This is as far as Ekéus dares to go in his public report as regards expressing an opinion on the question of nationality, despite the fact that Ingvar Carlsson went further in his memoirs the year before when he wrote: “The Warsaw Pact had the strongest motives for exploring our waters. This could be a matter of military planning, of intelligence activity, or training and exercise programs. On the information available, it is impossible to rule out NATO submarines having violated our waters at some point.”[12] This is a conclusion that I previously supported on my part, but which I have now re-examined as a result of increasing questions over the last few years. In some circles, it is now asserted that it was mostly NATO submarines that were involved, US submarines in particular. This interpretation has spread throughout the academic world and has acquired more and more advocates among journalists, leading to an increase in the number of skeptics.
The driving force behind this hypothesis about American submarines is a Swedish researcher, Ola Tunander, from the Peace Research Institute in Oslo (PRIO). Initially one of the Submarine Inquiry’s experts, Tunander published books on the topic during the time of the inquiry and later in Sweden and abroad.[13] His 2007 publication, which concentrated on the aforementioned Hårsfjärden incident, was accepted as Working Report no. 16 of the research program Sverige under det kalla kriget (SUKK) [Sweden during the Cold War], despite Tunander’s questionable scholarship, which was seemingly overlooked.

· · ·

> Job
Extract the passage on submarine incursions in Swedish waters between "The driving force" and "was seemingly overlooked.", inclusive. The records that follow have no connection to the text on submarine incursions in Swedish waters.

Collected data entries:
· · ·

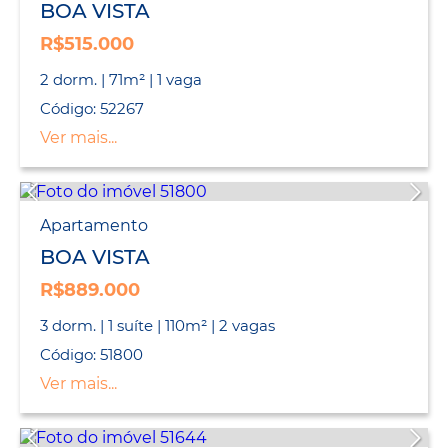
BOA VISTA
R$515.000
2 dorm. | 71m² | 1 vaga
Código: 52267
Ver mais...
Apartamento
BOA VISTA
R$889.000
3 dorm. | 1 suíte | 110m² | 2 vagas
Código: 51800
Ver mais...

· · ·

> Result for this task
The driving force behind this hypothesis about American submarines is a Swedish researcher, Ola Tunander, from the Peace Research Institute in Oslo (PRIO). Initially one of the Submarine Inquiry’s experts, Tunander published books on the topic during the time of the inquiry and later in Sweden and abroad.[13] His 2007 publication, which concentrated on the aforementioned Hårsfjärden incident, was accepted as Working Report no. 16 of the research program Sverige under det kalla kriget (SUKK) [Sweden during the Cold War], despite Tunander’s questionable scholarship, which was seemingly overlooked.